▸ ACTION ITEM
Take each line of the entries below that contains "down" and copy it.

▸ DATASET EXCERPTS

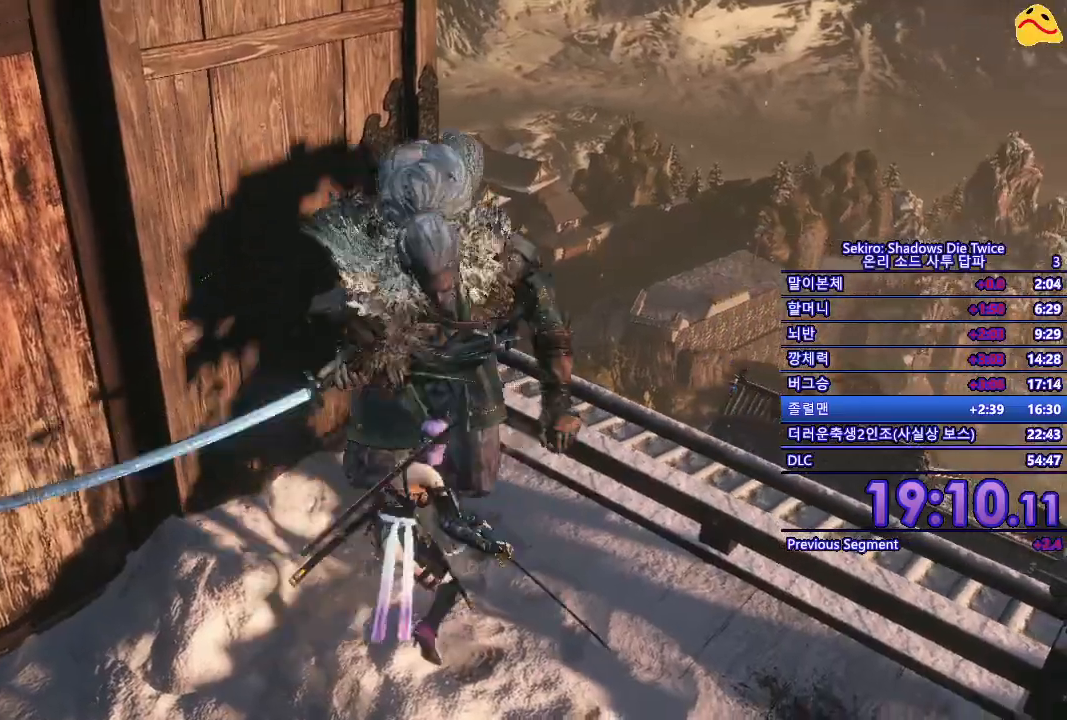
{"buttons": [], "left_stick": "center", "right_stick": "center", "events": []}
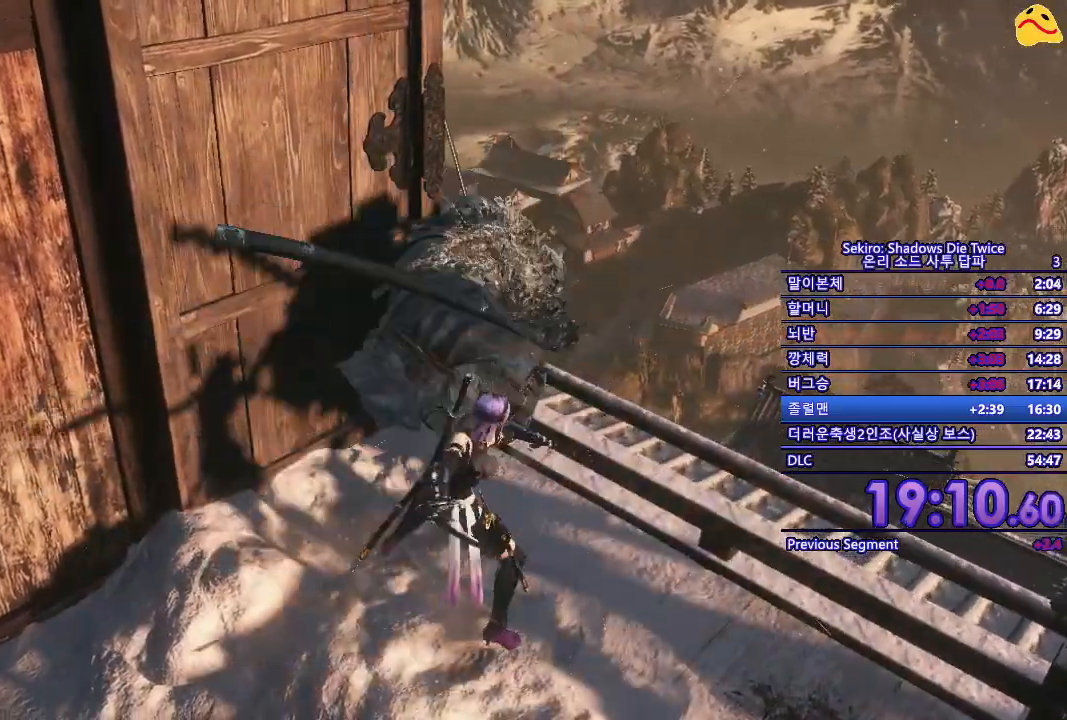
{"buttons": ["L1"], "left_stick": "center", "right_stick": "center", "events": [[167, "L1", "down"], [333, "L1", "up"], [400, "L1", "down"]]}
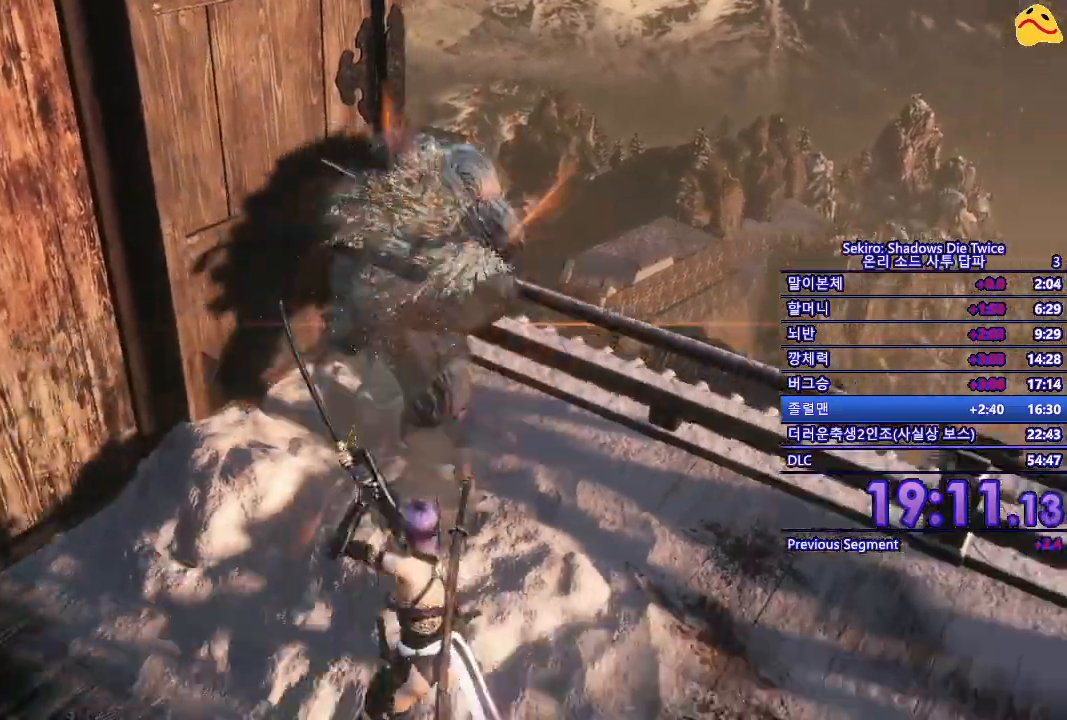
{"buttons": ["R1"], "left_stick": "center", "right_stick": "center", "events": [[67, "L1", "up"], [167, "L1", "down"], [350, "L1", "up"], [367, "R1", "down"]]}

...

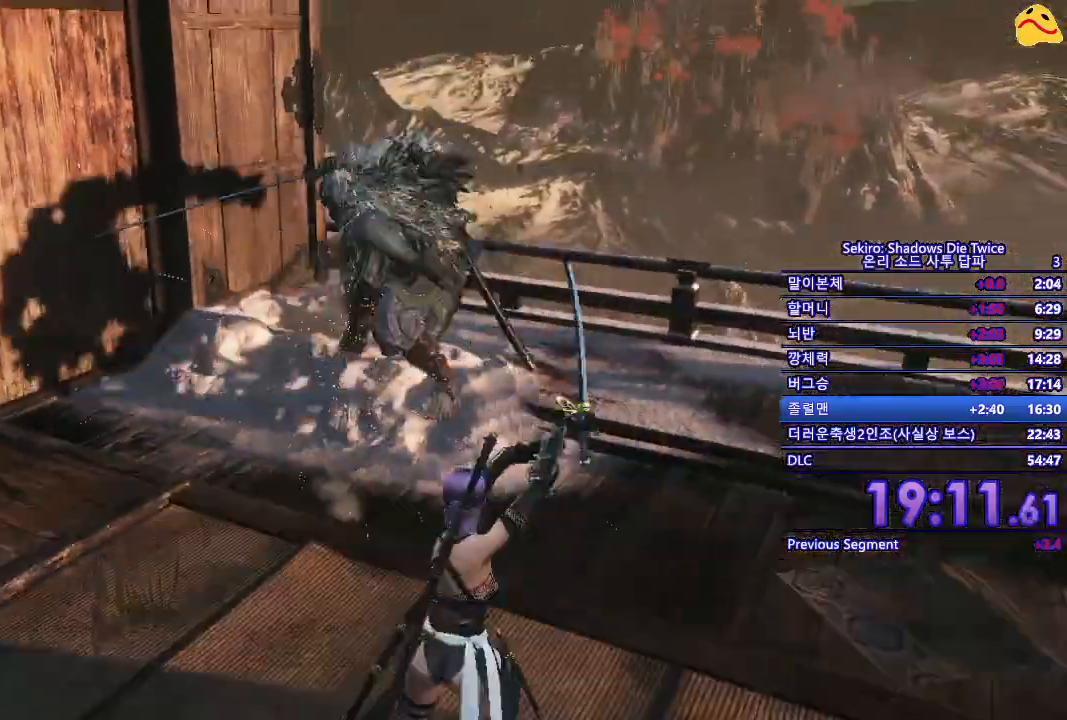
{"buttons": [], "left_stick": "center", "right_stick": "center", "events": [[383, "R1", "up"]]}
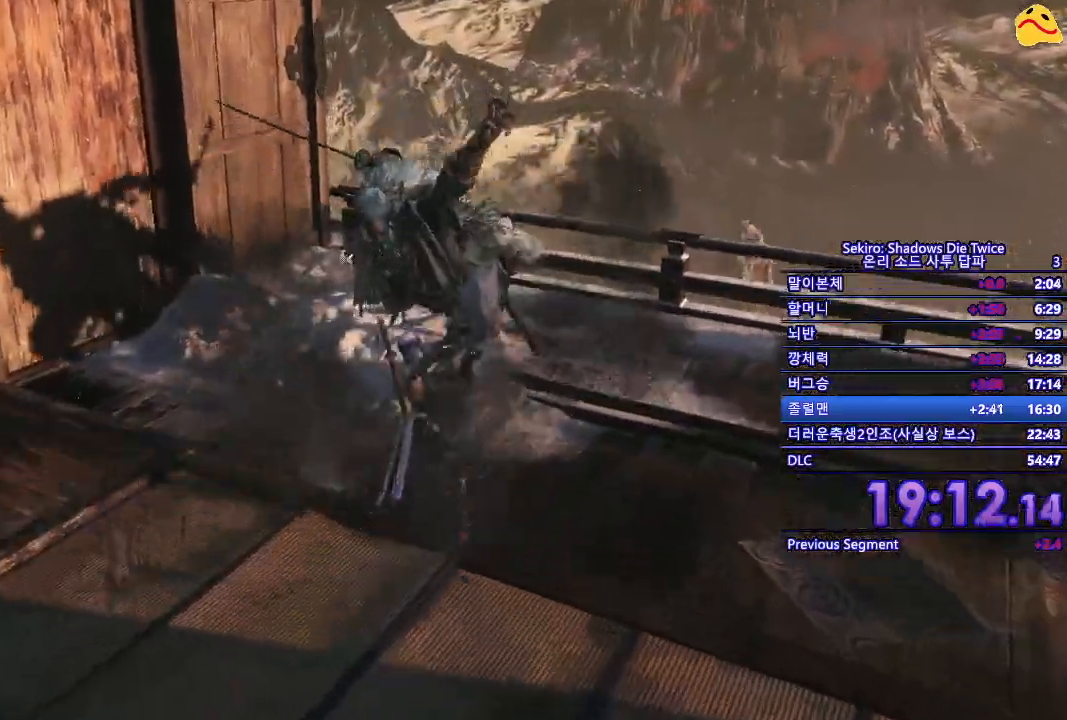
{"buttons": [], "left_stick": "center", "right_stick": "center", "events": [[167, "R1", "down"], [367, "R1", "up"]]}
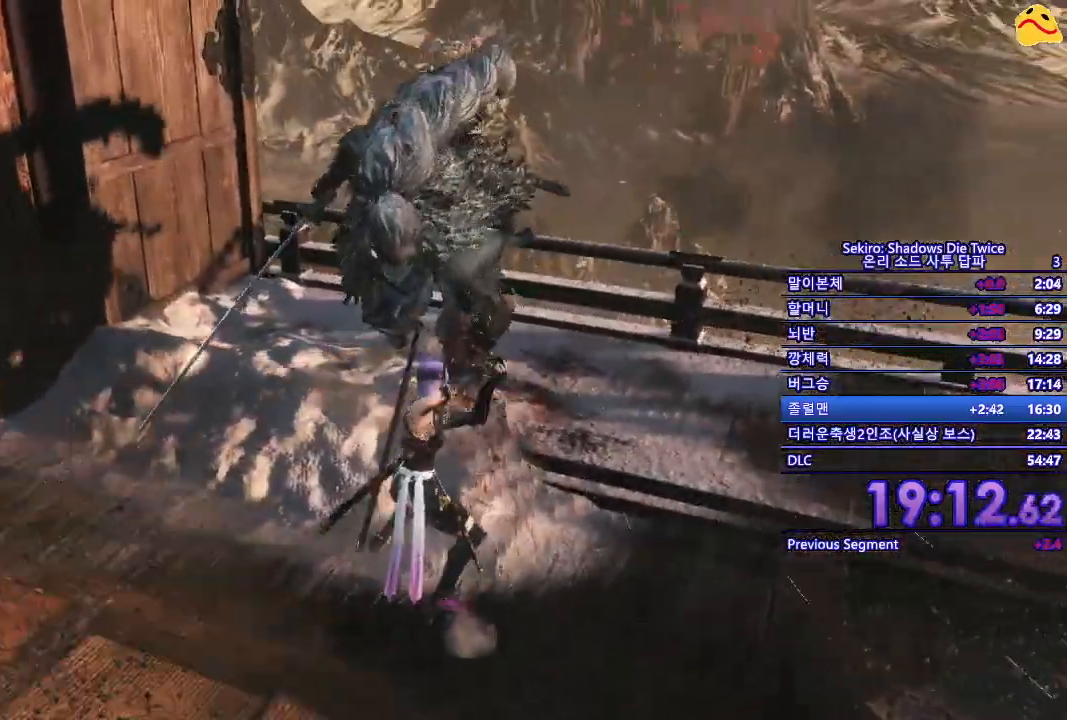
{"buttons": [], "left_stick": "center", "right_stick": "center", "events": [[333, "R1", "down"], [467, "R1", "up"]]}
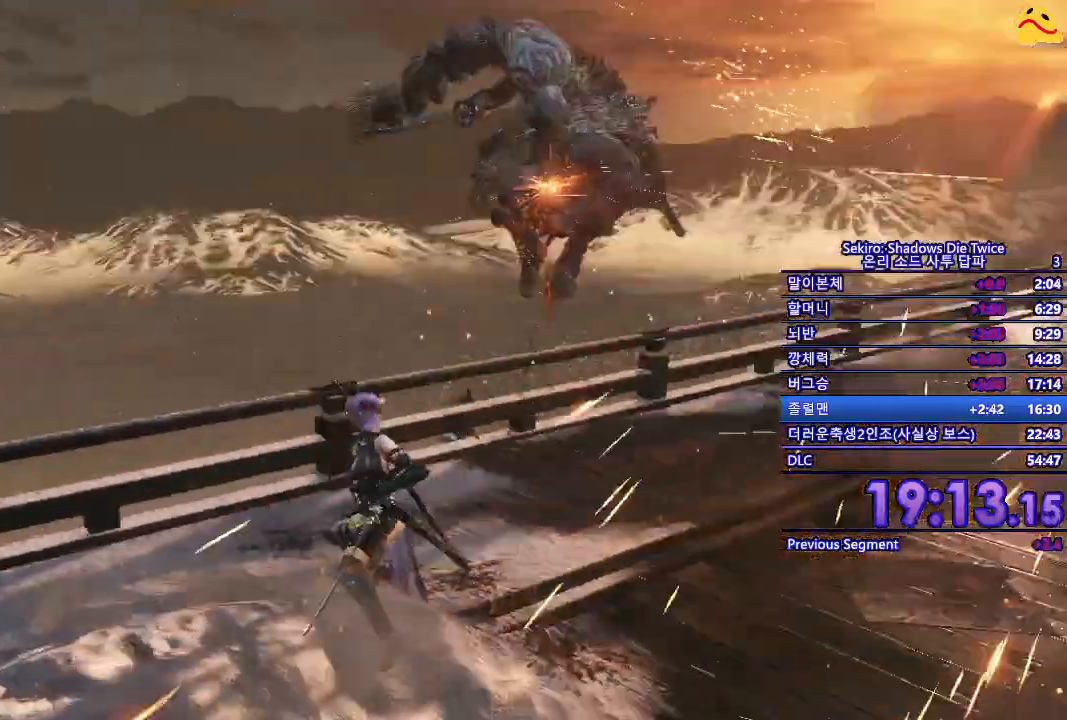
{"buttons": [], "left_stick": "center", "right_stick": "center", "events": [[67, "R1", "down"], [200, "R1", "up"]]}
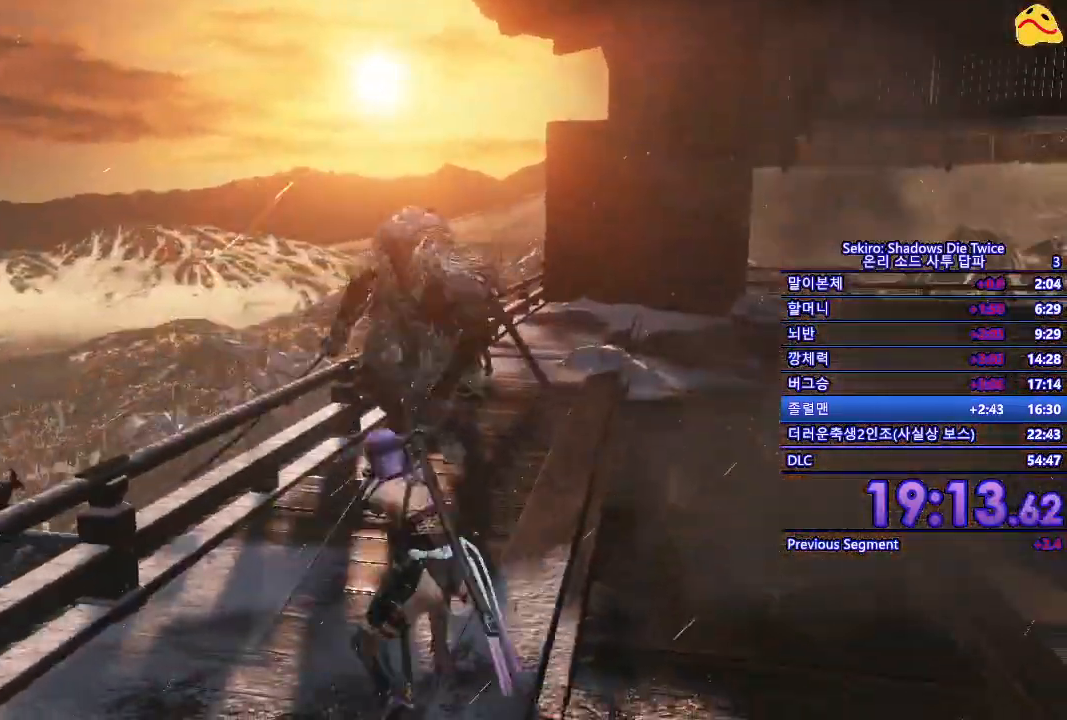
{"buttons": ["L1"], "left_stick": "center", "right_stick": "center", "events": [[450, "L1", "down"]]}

▸ REPLY
{"buttons": ["L1"], "left_stick": "center", "right_stick": "center", "events": [[167, "L1", "down"], [333, "L1", "up"], [400, "L1", "down"]]}
{"buttons": ["R1"], "left_stick": "center", "right_stick": "center", "events": [[67, "L1", "up"], [167, "L1", "down"], [350, "L1", "up"], [367, "R1", "down"]]}
{"buttons": [], "left_stick": "center", "right_stick": "center", "events": [[167, "R1", "down"], [367, "R1", "up"]]}
{"buttons": [], "left_stick": "center", "right_stick": "center", "events": [[333, "R1", "down"], [467, "R1", "up"]]}
{"buttons": [], "left_stick": "center", "right_stick": "center", "events": [[67, "R1", "down"], [200, "R1", "up"]]}
{"buttons": ["L1"], "left_stick": "center", "right_stick": "center", "events": [[450, "L1", "down"]]}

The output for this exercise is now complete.